2. Opdat wij, verlost zijnde, Gode oprechte dankbaarheid zouden kunnen bewijzen. Want wie de nood en het gevaar, waarin hij verkeerde, niet bewust is, die kan onmogelijk zijn verlossing in haar volle betekenis waarderen, zijn dankbaarheid naar waarde bewijzen en Gods weldaden en grootheid roemen. Daarom zou het zelfs voor ondankbaarheid gehouden kunnen worden, wanneer wij niet de grootte van het kwaad trachten te kennen, waaruit wij verlost zijn, en de weldaad van de verlossing, die wij deelachtig werden..., aangezien die (beide) aan de dankbaarheid verbonden zijn.

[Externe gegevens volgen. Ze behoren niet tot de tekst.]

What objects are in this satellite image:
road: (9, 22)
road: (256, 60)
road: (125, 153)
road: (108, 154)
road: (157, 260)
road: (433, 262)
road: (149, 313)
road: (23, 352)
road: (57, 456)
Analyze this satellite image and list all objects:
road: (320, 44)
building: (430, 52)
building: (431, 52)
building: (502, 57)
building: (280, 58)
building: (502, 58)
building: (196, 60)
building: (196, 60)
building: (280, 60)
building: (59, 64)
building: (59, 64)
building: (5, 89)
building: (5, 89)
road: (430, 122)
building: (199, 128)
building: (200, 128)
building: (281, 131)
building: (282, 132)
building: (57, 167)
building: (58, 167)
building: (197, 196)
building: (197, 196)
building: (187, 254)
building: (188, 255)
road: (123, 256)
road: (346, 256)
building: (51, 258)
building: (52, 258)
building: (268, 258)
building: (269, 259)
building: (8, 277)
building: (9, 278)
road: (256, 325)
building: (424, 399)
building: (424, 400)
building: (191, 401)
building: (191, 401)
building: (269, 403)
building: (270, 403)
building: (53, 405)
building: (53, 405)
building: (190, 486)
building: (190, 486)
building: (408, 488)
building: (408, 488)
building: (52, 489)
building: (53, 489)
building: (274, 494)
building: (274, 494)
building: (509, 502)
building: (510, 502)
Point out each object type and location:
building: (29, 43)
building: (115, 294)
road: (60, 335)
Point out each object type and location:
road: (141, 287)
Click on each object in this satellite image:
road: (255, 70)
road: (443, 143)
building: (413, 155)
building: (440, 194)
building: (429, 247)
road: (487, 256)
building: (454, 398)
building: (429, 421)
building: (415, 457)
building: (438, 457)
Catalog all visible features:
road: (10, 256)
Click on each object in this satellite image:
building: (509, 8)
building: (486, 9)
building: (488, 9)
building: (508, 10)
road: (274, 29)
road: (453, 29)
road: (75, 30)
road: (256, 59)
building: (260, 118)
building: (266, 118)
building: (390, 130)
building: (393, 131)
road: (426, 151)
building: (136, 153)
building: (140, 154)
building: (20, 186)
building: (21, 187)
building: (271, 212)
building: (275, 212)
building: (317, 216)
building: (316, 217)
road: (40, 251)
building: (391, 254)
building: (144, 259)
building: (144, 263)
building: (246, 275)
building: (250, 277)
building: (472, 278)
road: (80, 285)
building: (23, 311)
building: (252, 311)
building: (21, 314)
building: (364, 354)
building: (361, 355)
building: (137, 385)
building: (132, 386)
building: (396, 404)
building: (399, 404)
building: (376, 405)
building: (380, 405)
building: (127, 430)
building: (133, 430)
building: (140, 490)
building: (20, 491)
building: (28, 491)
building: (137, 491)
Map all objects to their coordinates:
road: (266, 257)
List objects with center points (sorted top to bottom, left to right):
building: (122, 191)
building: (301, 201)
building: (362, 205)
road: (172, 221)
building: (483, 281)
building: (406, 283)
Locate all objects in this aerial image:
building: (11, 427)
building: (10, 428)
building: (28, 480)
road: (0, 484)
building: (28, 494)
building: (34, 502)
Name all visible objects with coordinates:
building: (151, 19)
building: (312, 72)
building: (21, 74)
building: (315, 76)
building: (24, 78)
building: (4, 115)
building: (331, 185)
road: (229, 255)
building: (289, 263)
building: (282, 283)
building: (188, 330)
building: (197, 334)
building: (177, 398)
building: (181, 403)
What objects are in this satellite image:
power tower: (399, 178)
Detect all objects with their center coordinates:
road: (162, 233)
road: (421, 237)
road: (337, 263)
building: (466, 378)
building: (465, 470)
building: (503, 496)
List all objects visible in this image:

3. De mensen zijn geen geschikte hoorders van het Evangelie, tenzij ze hun zonde en ellende recht kennen. Want door de verkondiging van de Wet - waaruit de ellende gekend wordt - moet de verkondiging van het Evangelie worden voorbereid. Anders zouden de mensen tot zorgeloosheid vervallen en zou alle troost onzeker worden, aangezien een vaste troost niet met vleselijke zorgeloosheid kan samengaan. Daarom is het nodig, dat men bij de verkondiging der Wet begint, zoals de Apostelen en Profeten daarin zijn voorgegaan, ten einde de mensen hun waan en eigengerechtigheid te ontnemen en op de bekering voor te bereiden. Want als dit niet gebeurt, worden ze door de verkondiging der genade zorgelozer en hardnekkiger, en dan worden de parelen voor de zwijnen geworpen.
(Zacharias Ursinus, Het schatboek der verklaringen van de Heidelbergse Catechismus, blz. 27-28.)